Il film d’apertura del Festival di Venezia 2025 è La Grazia di Paolo Sorrentino che, come sempre avviene nell’ambito del cinema del regista partenopeo, ha fatto tanto parlare di sé. I motivi sono molteplici, considerando soprattutto il cinema molto spesso criptico del regista Premio Oscar per La grande bellezza, che nei suoi lungometraggi lascia spesso numerosi interrogativi che non hanno semplice risoluzione. Tra questi ce n’è uno che riguarda il personaggio del protagonista, Toni Servillo. Il Presidente della Repubblica Mariano De Santis, che ricalca altre figure politiche che il cinema di Sorrentino ha già presentato, è ispirato a Sergio Mattarella o ad altri Presidenti del nostro paese? Vediamo nello specifico tutto ciò che c’è da sapere a proposito di chi è Mariano De Santis.
Mariano De Santis è ispirato a Sergio Mattarella?
Un primo interrogativo che merita di essere considerato, a proposito di chi è Mariano De Santis, riguarda quelle ispirazioni che hanno interessato il personaggio interpretato da Toni Servillo all’interno del film di Paolo Sorrentino. Come si poteva facilmente immaginare, i rimandi ad alcuni Presidenti della Repubblica del nostro paese sono stati immaginati da numerosi spettatori e addetti ai lavori, che hanno ragionato a proposito di chi è il Presidente Mariano De Santis e delle ispirazioni a Sergio Mattarella.
Presentato come democristiano e cattolico nelle sue intenzioni, oltre che nel comportamento molto spesso tendente ad ignavia e ad incapacità di agire, il Presidente della Repubblica Mariano De Santis sembra presentare dei punti di contatto con la massima carica dello stato nel nostro paese.
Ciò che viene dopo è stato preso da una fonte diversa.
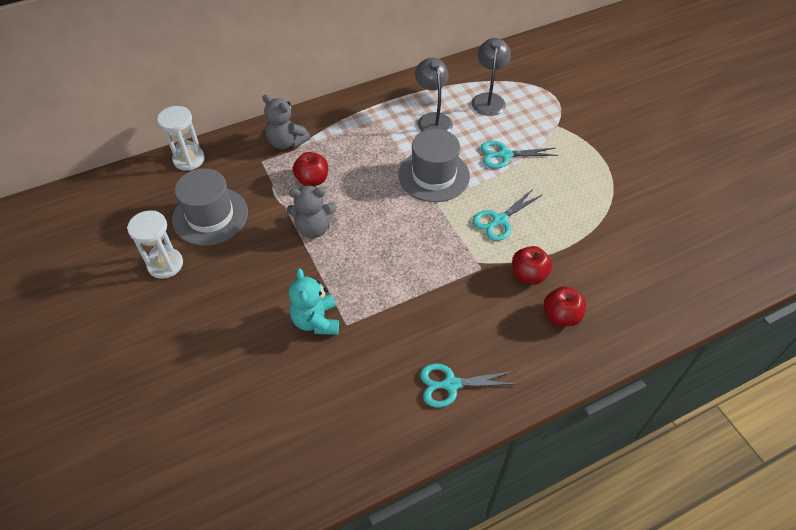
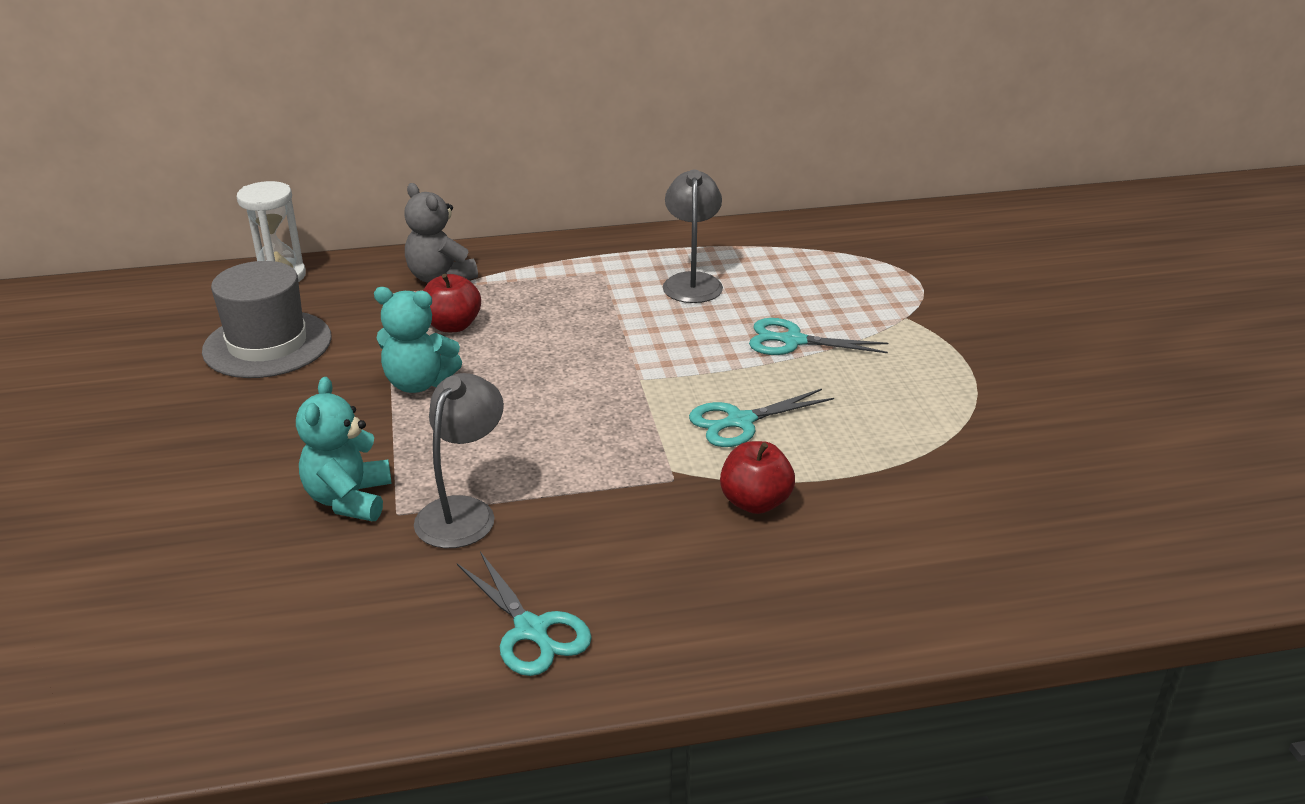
camera: 15 degrees right, 20 degrees down
(165, 264) = (161, 390): white hourglass -> none
(313, 228) = (418, 383): grey teddy bear -> turquoise teddy bear
(434, 175) = (656, 349): grey hat -> none
(451, 384) = (531, 630): turquoise scissors -> turquoise scissors turned 135 degrees counterclockwise
(488, 99) = (800, 270): grey lamp -> grey lamp (463, 512)
(561, 316) = (788, 570): red apple -> none

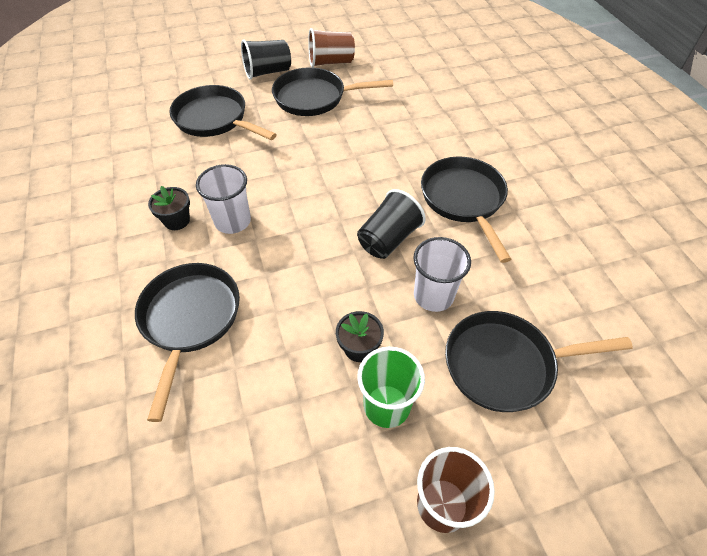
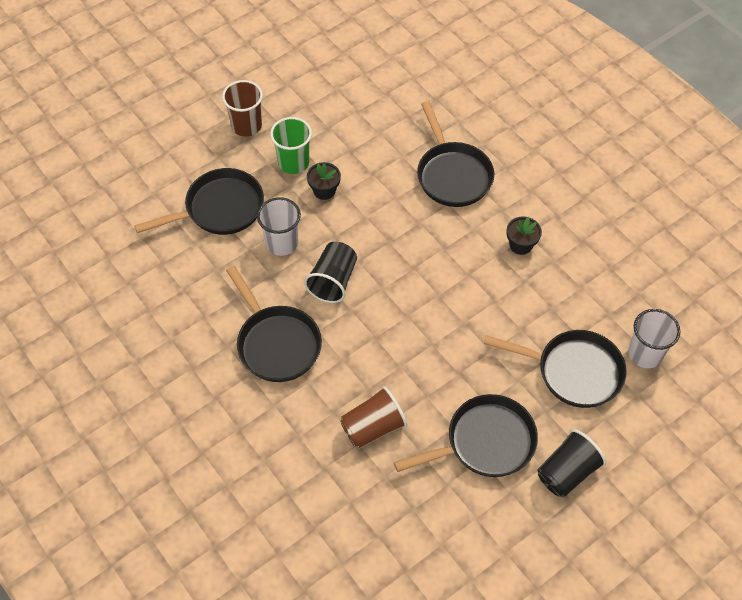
camera: 160 degrees right, 5 degrees up
(233, 221) = (473, 258): white cup -> white cup (645, 354)
(331, 62) = (499, 520): brown cup -> brown cup (373, 427)

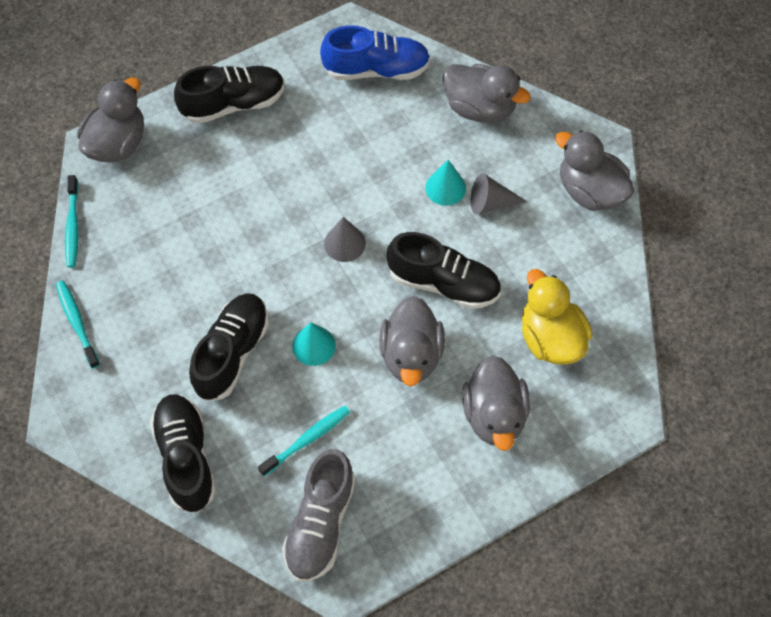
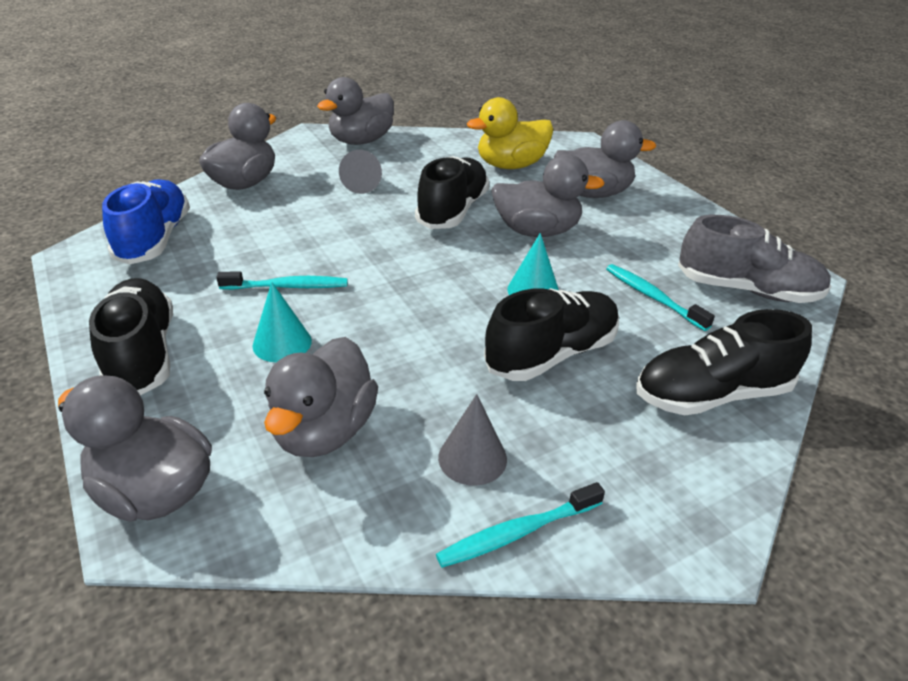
camera: 90 degrees left, 25 degrees down
(73, 226) = (316, 552): turquoise toothbrush -> turquoise toothbrush (287, 286)
(159, 217) = (324, 431): none -> grey duck
(232, 353) = (551, 354): black shoe -> black shoe turned 120 degrees clockwise
(344, 243) = (397, 267): grey cone -> grey cone (472, 458)
(445, 188) = (337, 205): turquoise cone -> turquoise cone (282, 343)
Tuttavia, al di là di un qualche riferimento a fatti di cronaca (la grazia che Mattarella ha concesso ad un uomo che aveva ucciso sua moglie malata di Alzheimer) non c’è nessun legame tra i due volti e, quindi, Mariano De Santis non è legato, né interpreta, Sergio Mattarella. Lo stesso Paolo Sorrentino ha spiegato che, da 1 a 10, il riferimento a Sergio Mattarella è 0 per il suo Mariano De Santis, che incarna tutt’altro.
Chi è Mariano De Santis e tutte le ispirazioni del personaggio di Toni Servillo
È sicuramente molto interessante comprendere, nel tentare di capire chi è Mariano De Santis, quale possa essere la grossa quantità di riferimenti e di ispirazioni del personaggio di Toni Servillo, Mariano De Santis, che figura all’interno di La Grazia di Paolo Sorrentino. Il regista di La grande bellezza ha spiegato che «No, no, ci sono assonanze con vari presidenti della Repubblica, Scalfaro, Cossiga, Ciampi, Napolitano, anche Mattarella. Tutte figure di grande intelligenza, saggezza, responsabilità, e queste caratteristiche ho voluto portarle nel film, in questo c’è un furto. È anche vero però che lo spunto mi è venuto da una notizia che avevo letto, sulla grazia concessa da Mattarella a un uomo condannato per aver ucciso la moglie malata di Alzheimer».
Eppure, stando a quanto il film presenta e racconta a proposito del personaggio, sappiamo che Mariano De Santis è un politico sicuramente molto difficile, almeno per quanto riguarda quel potere decisionale che gli si addice ma che sembra non voler calcare con forza. Vedovo, noioso, incapace di prendere una decisione con coraggio e tanto ancorato al passato democristiano, quanto alla fede cattolica e all’infallibilità del giudizio, Mariano De Santis è un personaggio che si rivelerà fortemente fallibile e dedito all’errore, ma che cambierà la sua e altrui vita al termine del suo mandato.